Reintroducing a trade embargo for the sake of carrying out its goals is regarded as a dubious exercise. First, Russia takes its international image quite seriously, and, second, as experience shows, while the Russian market is of course important for Georgia, its loss is not fatal.

Tbilisi has long declared itself a proponent of Western integration. And there was no revision to its external political course with the change of government. Some disappointment with the West is observed in Georgian society itself. The intensification of pro-Russian forces by several NGO’s and NPO’s has also been observed. However, these organizations cannot be said to be shaping public opinion or considered authoritative; not at this stage at any rate. Georgia, like Moldova, is planning to sign an agreement of association with the EU. Given the events in Ukraine and the bitter experience of August 2008, Tbilisi is today trying to calculate the degree of risk associated with Russia. The main threat, in the opinion of local experts, comes from the “occupied territories – Abkhazia and South Ossetia – where provocations are possible in the long-term.” Unpleasant news comes also from Javakheti, a region with an Armenian majority.
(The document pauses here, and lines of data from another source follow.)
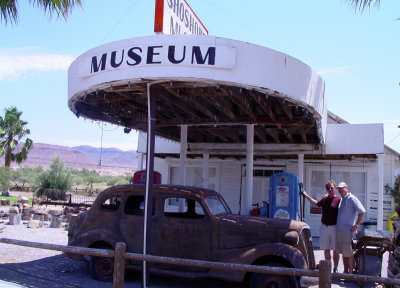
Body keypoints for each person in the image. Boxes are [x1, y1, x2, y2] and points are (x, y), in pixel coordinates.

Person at [302, 180, 341, 272]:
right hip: (324, 226)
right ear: (326, 189)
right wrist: (306, 196)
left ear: (335, 188)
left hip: (335, 227)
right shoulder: (324, 199)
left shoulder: (339, 200)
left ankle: (335, 267)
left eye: (332, 188)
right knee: (326, 248)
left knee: (336, 249)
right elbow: (316, 204)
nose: (330, 189)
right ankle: (328, 268)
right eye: (328, 188)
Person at [336, 181, 366, 274]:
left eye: (342, 188)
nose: (341, 190)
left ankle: (350, 274)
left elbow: (362, 211)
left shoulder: (352, 198)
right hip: (340, 230)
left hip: (347, 231)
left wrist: (356, 224)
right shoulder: (342, 199)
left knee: (349, 253)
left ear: (347, 188)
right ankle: (345, 272)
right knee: (344, 253)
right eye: (339, 189)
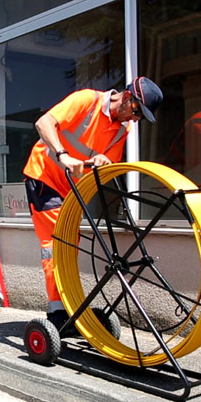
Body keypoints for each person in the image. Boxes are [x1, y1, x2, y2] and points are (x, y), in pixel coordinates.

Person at [23, 76, 163, 330]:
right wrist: (63, 156)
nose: (135, 119)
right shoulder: (86, 100)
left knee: (70, 243)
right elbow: (44, 123)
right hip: (45, 177)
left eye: (140, 116)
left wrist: (101, 161)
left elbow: (106, 166)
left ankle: (68, 307)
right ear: (127, 97)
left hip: (72, 187)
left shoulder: (123, 129)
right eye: (136, 111)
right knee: (57, 243)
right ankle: (57, 313)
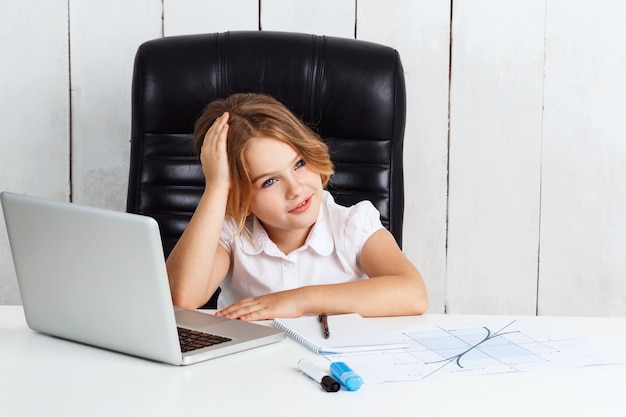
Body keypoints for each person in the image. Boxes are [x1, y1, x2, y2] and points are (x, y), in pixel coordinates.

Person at [166, 93, 428, 321]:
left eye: (299, 164)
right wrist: (217, 187)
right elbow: (183, 297)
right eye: (269, 181)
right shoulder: (233, 232)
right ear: (242, 197)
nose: (296, 189)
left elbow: (413, 294)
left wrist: (298, 300)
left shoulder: (352, 224)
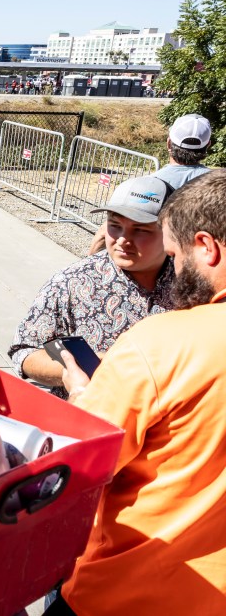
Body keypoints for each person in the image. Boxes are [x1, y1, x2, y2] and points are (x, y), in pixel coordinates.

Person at [51, 170, 226, 616]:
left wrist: (80, 396)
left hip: (125, 590)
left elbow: (79, 463)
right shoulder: (79, 281)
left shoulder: (161, 343)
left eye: (174, 253)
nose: (177, 267)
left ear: (207, 247)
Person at [10, 175, 175, 394]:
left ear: (172, 231)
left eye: (141, 229)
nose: (123, 239)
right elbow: (25, 352)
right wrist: (77, 370)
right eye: (115, 226)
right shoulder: (72, 282)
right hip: (91, 421)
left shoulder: (198, 283)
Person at [88, 113, 215, 255]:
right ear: (207, 146)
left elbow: (104, 233)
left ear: (168, 143)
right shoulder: (217, 185)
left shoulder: (149, 186)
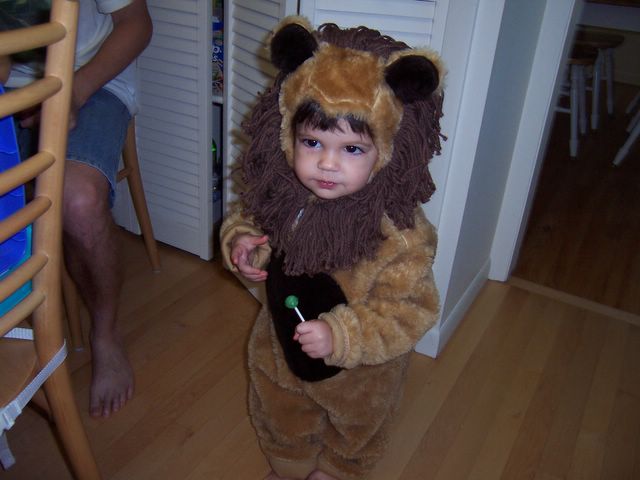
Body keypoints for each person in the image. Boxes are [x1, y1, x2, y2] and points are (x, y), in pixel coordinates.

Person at [220, 17, 445, 480]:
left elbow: (411, 310)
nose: (326, 163)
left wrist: (340, 336)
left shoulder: (401, 235)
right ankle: (288, 461)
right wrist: (242, 243)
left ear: (387, 150)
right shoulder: (280, 193)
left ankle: (340, 468)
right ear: (287, 133)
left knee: (358, 422)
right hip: (278, 345)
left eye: (352, 149)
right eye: (312, 142)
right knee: (277, 405)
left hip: (360, 368)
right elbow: (248, 218)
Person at [3, 0, 153, 418]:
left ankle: (105, 333)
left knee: (78, 199)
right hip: (9, 88)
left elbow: (136, 23)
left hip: (92, 75)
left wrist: (72, 92)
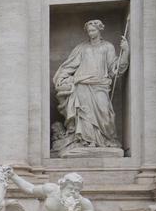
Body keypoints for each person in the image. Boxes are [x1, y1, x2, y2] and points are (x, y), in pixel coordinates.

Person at [52, 19, 129, 154]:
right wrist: (62, 77)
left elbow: (115, 70)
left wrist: (125, 52)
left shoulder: (108, 47)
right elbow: (69, 65)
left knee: (105, 113)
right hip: (82, 84)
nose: (91, 33)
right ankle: (86, 141)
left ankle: (106, 140)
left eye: (93, 30)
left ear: (100, 30)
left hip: (100, 85)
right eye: (88, 31)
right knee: (84, 114)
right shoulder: (82, 48)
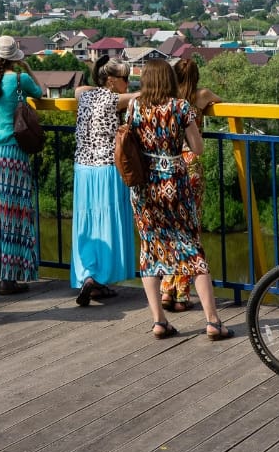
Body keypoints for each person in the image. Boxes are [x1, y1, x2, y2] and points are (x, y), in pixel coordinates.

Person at [124, 59, 227, 340]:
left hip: (144, 188)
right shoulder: (180, 107)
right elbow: (198, 148)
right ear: (168, 79)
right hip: (176, 185)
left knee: (150, 250)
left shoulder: (134, 106)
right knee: (192, 249)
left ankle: (159, 321)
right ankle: (213, 321)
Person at [0, 35, 44, 294]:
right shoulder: (20, 79)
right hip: (14, 155)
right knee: (13, 215)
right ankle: (10, 278)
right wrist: (27, 68)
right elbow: (41, 92)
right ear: (15, 58)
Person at [69, 58, 137, 306]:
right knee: (107, 220)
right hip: (107, 169)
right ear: (111, 80)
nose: (128, 83)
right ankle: (100, 276)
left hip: (83, 169)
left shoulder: (84, 96)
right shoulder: (115, 100)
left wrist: (98, 84)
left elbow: (79, 89)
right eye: (124, 79)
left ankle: (89, 275)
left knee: (87, 223)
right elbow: (141, 95)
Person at [161, 56, 220, 312]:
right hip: (191, 166)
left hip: (169, 166)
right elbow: (221, 100)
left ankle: (166, 289)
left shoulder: (167, 99)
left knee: (171, 229)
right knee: (190, 232)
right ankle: (182, 294)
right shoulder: (201, 96)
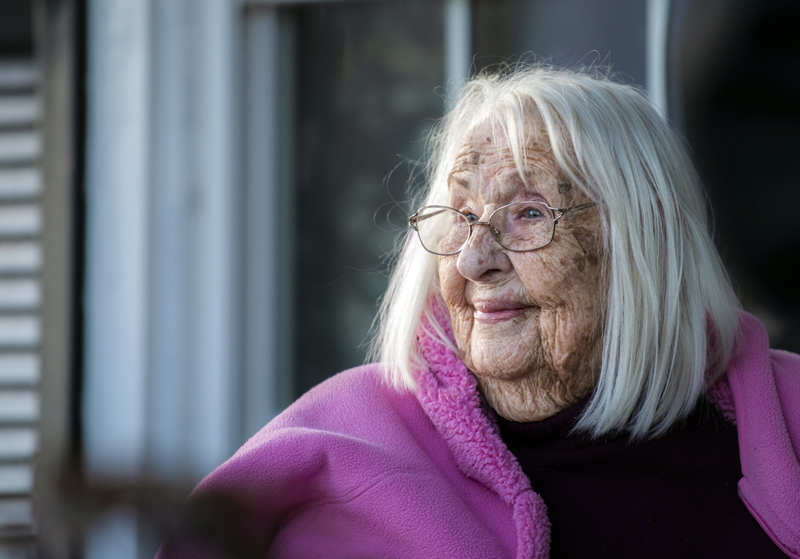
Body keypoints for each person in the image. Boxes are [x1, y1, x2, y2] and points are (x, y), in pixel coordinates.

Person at [156, 66, 800, 559]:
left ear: (644, 239)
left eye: (527, 214)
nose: (472, 260)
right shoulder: (336, 454)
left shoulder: (786, 413)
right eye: (461, 216)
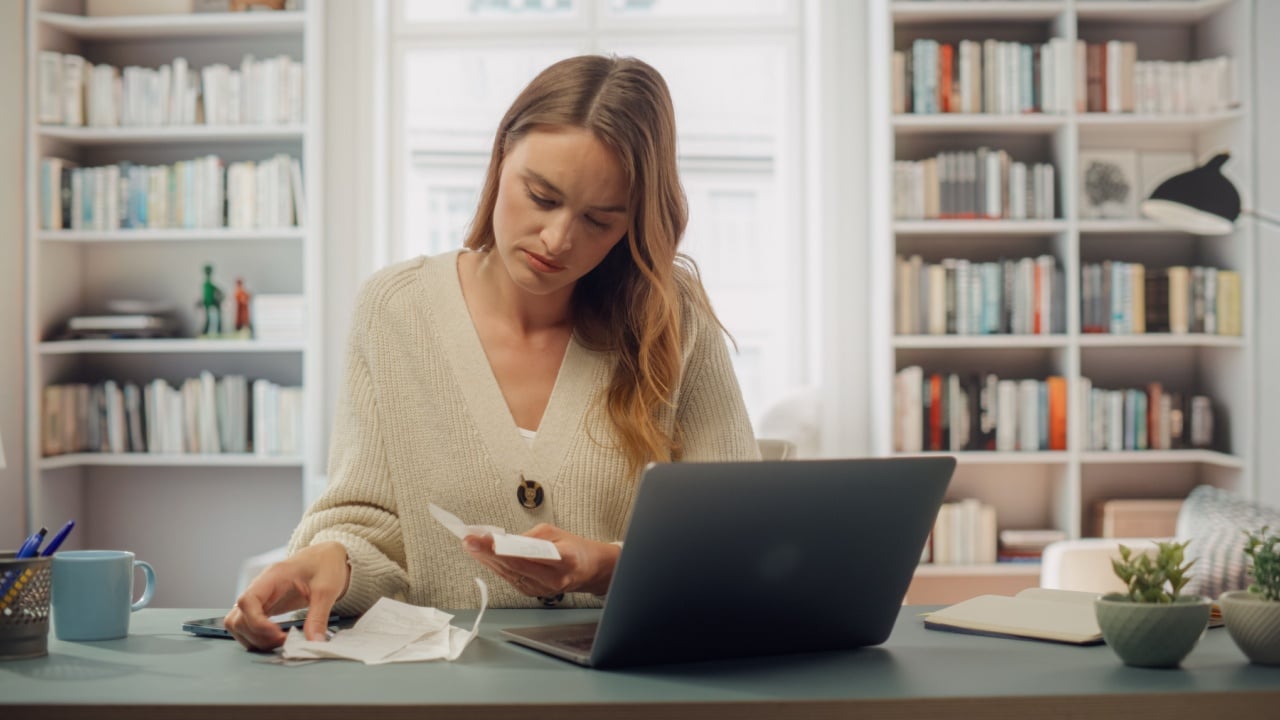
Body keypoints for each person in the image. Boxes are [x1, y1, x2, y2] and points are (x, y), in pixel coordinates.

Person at [224, 54, 759, 651]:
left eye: (599, 221)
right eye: (542, 196)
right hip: (444, 683)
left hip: (634, 679)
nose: (558, 239)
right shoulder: (394, 308)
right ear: (501, 156)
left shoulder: (673, 317)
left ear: (633, 223)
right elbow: (364, 522)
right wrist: (331, 559)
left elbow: (737, 539)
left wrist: (607, 567)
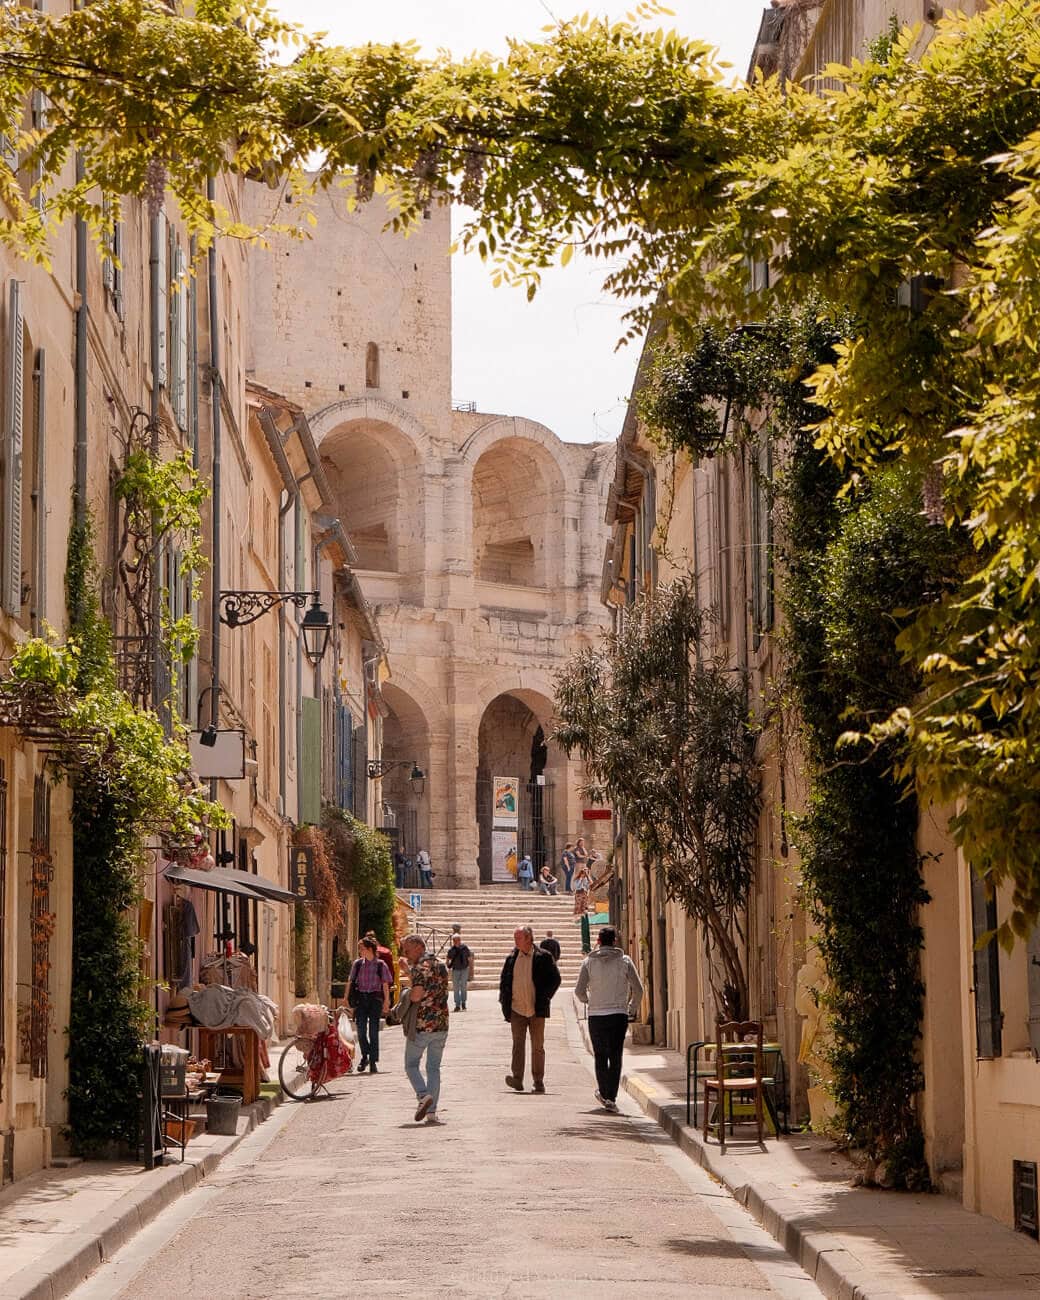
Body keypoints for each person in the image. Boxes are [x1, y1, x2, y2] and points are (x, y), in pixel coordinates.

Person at [574, 926, 644, 1113]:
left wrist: (590, 1001)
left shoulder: (588, 962)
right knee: (615, 1056)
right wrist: (631, 1008)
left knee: (600, 1056)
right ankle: (611, 1097)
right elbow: (638, 989)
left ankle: (604, 1093)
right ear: (614, 941)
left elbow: (579, 991)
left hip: (597, 1016)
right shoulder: (625, 961)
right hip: (618, 1015)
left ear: (598, 940)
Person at [499, 925, 561, 1094]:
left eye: (518, 938)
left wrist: (546, 997)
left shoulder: (544, 957)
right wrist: (504, 1001)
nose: (515, 941)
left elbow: (556, 979)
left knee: (537, 1046)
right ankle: (517, 1079)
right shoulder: (511, 958)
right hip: (517, 1008)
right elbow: (504, 981)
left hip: (536, 1010)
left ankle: (538, 1081)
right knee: (517, 1045)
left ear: (528, 938)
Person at [400, 933, 450, 1124]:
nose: (406, 953)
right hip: (442, 1024)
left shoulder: (420, 968)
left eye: (408, 950)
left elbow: (416, 995)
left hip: (422, 1025)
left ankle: (423, 1096)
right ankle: (432, 1112)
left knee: (411, 1064)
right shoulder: (440, 965)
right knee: (434, 1068)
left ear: (419, 947)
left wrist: (407, 992)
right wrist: (409, 971)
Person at [349, 936, 392, 1074]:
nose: (360, 951)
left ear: (369, 949)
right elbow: (350, 982)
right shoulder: (357, 964)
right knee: (361, 1031)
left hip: (375, 999)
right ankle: (365, 1056)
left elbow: (385, 984)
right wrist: (346, 999)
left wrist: (386, 1001)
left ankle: (372, 1061)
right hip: (361, 999)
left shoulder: (380, 965)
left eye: (361, 948)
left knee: (373, 1032)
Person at [445, 932, 474, 1011]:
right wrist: (447, 967)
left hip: (464, 969)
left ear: (460, 940)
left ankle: (463, 1002)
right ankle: (457, 1004)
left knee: (463, 987)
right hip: (455, 970)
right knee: (456, 988)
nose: (456, 941)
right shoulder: (451, 950)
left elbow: (469, 958)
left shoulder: (465, 948)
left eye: (457, 940)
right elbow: (447, 959)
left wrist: (470, 970)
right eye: (454, 940)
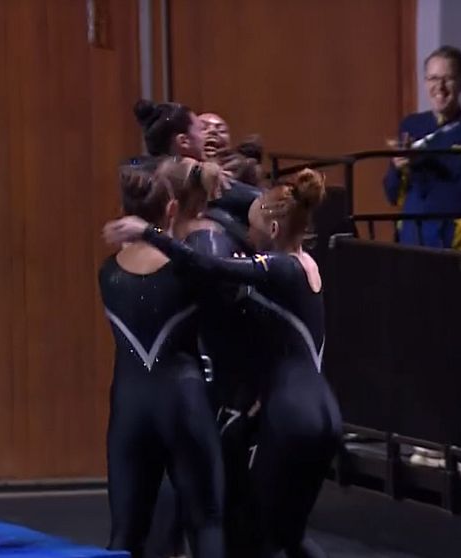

According to some Georgian reports from the Georgian side, the number of people who have obtained or want to obtain Russian citizenship is growing. This cannot fail to alarm Tbilisi, which has had to deal more than once with the periodically rising levels of separatist sentiment in this region. No less of a concern to the Georgian authorities is the previous government, which does not hide its revanchist plans and has now taken to openly threatening to organize a “Ukrainian Maidan” in Tbilisi.